## ARTICLE

···

Spelling Matters

I can understand how non-English speaking people would have a hard time learning my language, particularly the spelling. It’s a bit tricky with the different pronunciation of vowels and letter combinations. Years ago for a high school writing assignment, one of my classmates composed a satirical commentary titled “I Hāt English.” It described how our language has so many rules like “I before E except after C.”

Nevertheless, as a writer, I tend to quickly notice spelling and grammatical errors. Often I see people write “to” when “too” should be used, “weather” for “whether”, “there” instead of “their”, and “loose” in place of “lose” (or the other way around). I don’t mean to be critical but it surprises me to see a large number of online writing errors despite the many computer apps available to detect and fix typos.

One of my Facebook friends recently posted something about “Tammy Baker.” I’ve often seen Jim and Tammy Faye Bakker’s last name misspelled. Baker is the more common spelling of that name. However, I thought it was contradictory (and even humorous) that my friend proclaimed “I am a Prophet with 100% accuracy” but didn't spell a well-known minister’s name correctly. I remarked about that on his wall and he briefly unfriended me, misinterpreting my comment as hateful. Eventually, we reconciled.

I find it hypocritical when heresy hunters nitpick ministers for (in their opinion) incorrect doctrine and yet don’t even pronounce certain minister’s names correctly. Joyce Meyer is often referred to as “Meyers.” Her publications and website clearly show there is no “s” at the end of her last name. (On a related note, the last book of the Bible is referred to by many as “Revelations”, even though every translation I’ve seen calls it “Revelation.”)

···

## TO-DO LIST
1 - In the spelling essay, what title did the high school classmate give the satirical commentary?
2 - Extend the spelling essay with a few more paragraphs, picking up right after its final sentence.

## DATA SECTION
···

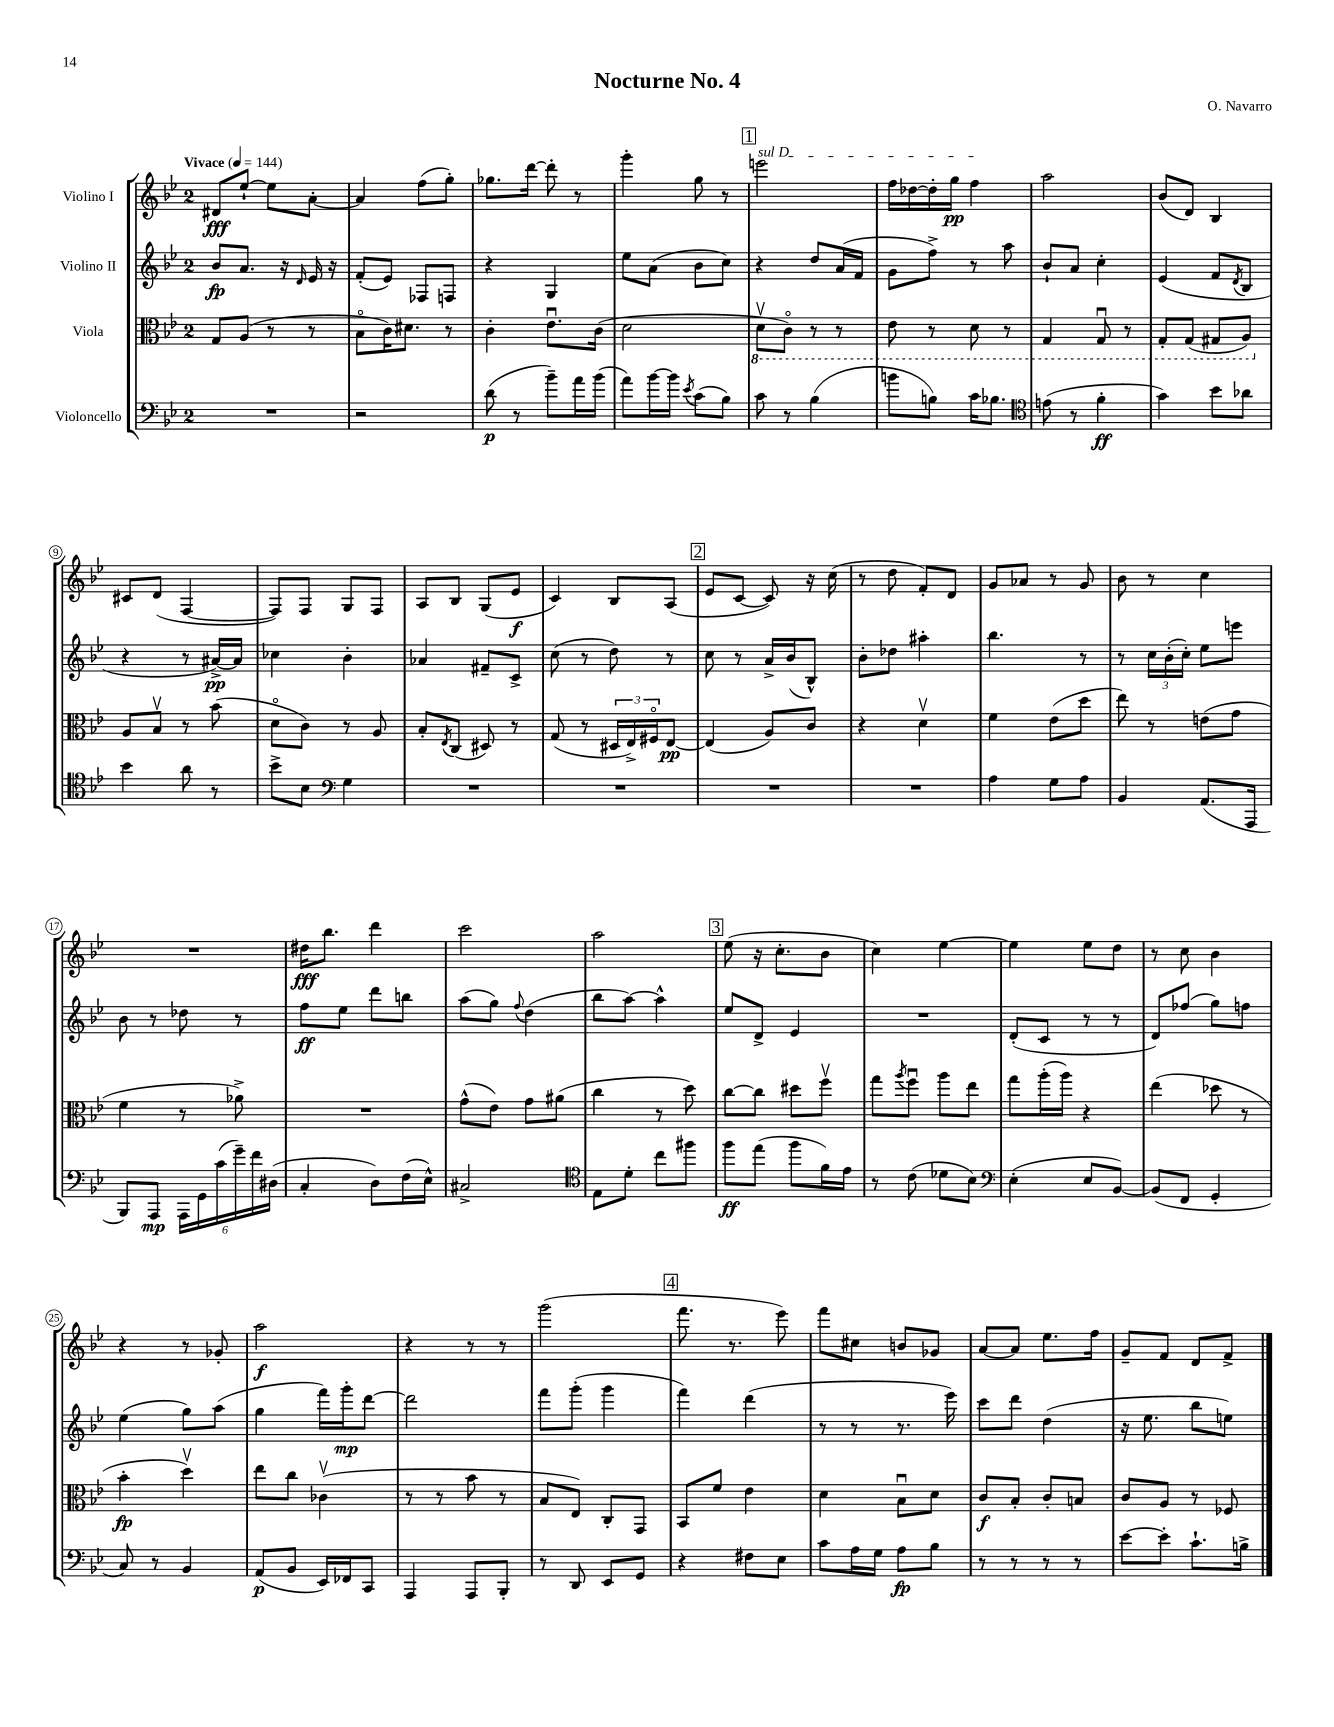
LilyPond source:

···

## RESULTS BY TASK
1 - “I Hāt English”

2 -
How do you think Jesus would feel if one misspelled His name as “Jeesus” or “Jezus”? Perhaps it wouldn’t bother Him but I would find that disrespectful. Occasionally, people misspell my first name as “Tod”, even though that name is almost always spelled “Todd.”

All of us make mistakes. Still, we should be teachable and thankful when someone points out (in love) where we missed it. I welcome correction as I don’t want any of my messages to mislead people or have typos that make me appear less intelligent. One time I posted a YouTube video mistakenly titled “The Sermon of the Saugages.” A pastor who appeared in that video pointed out my spelling error. I uploaded that video again with the corrected spelling of “sausages.” 

Some spelling mistakes may be harmless and funny but others can create confusion. In extreme cases, they can cost millions in missed sales and job opportunities plus have the potential to ruin relationships due to misunderstandings. 

I once read a story about a man who left the snow-filled streets of Chicago for a vacation in Florida. His wife was on a business trip and planned to meet him there the next day. When he reached his hotel, he decided to send his wife a quick e-mail. Unable to find the scrap of paper on which he had written her e-mail address, he did his best to type it in from memory. Unfortunately, he missed one letter, and his note was directed instead to an elderly preacher's wife, whose husband had passed away the day before. When the grieving widow checked her e-mail, she let out a piercing scream and fell to the floor in a dead faint. Her family rushed into the room and saw this note on the screen: “Dearest Wife, Just got checked in. Everything prepared for your arrival tomorrow. P. S. Sure is hot down here!”

Proverbs 18:9 says, “He who is slothful in his work is a brother to him who is a great destroyer.” God wants us to have a spirit of excellence in everything we do. That includes the notes and emails we write to others. Just as we need to be watchful with the words we speak, we should also be watchful with the words we write.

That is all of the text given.